Interplay of breakup and fusion in near-barrier collisions of weakly-bound nuclides

Department of Nuclear Physics and Accelerator Applications, Research School of Physics, Australian National University, Canberra ACT 2601 Australia

^* e-mail: edward.simpson@anu.edu.au

Published online: 18 October 2024

Abstract

Light, weakly-bound nuclides such as ^6,7Li and ⁹Be exhibit a diverse range of near-barrier reaction phenomena. Complete fusion is found to be suppressed by up to 35% with respect to barrier-passing model calculations. Their weak binding leads to significant breakup through excitation of the continuum, but also through production of weakly-bound or unbound neighbouring nuclides via nucleon transfer. Such systems also exhibit large yields of incomplete fusion, which is correlated empirically with cluster breakup thresholds for these stable nuclides.

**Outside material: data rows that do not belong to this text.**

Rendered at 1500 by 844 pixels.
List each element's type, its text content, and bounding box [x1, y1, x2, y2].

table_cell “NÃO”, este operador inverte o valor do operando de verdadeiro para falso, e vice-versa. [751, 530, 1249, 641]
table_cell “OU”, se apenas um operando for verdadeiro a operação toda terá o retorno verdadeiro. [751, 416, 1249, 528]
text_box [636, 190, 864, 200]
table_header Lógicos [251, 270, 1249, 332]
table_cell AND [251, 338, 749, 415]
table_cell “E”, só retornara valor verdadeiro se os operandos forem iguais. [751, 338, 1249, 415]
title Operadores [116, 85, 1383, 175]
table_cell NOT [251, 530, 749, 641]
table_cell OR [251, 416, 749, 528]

Disentangling these reaction phenomena and their complex interplay is one of the most interesting challenges in near-barrier reaction dynamics. Here we briefly review our recent progress in understanding the interplay between breakup and fusion. These results strongly suggest that the dominant mechanism leading to incomplete fusion and the suppression of complete fusion is direct capture of the projectile cluster constituents by the target nucleus, rather than requiring projectile breakup prior to fusion.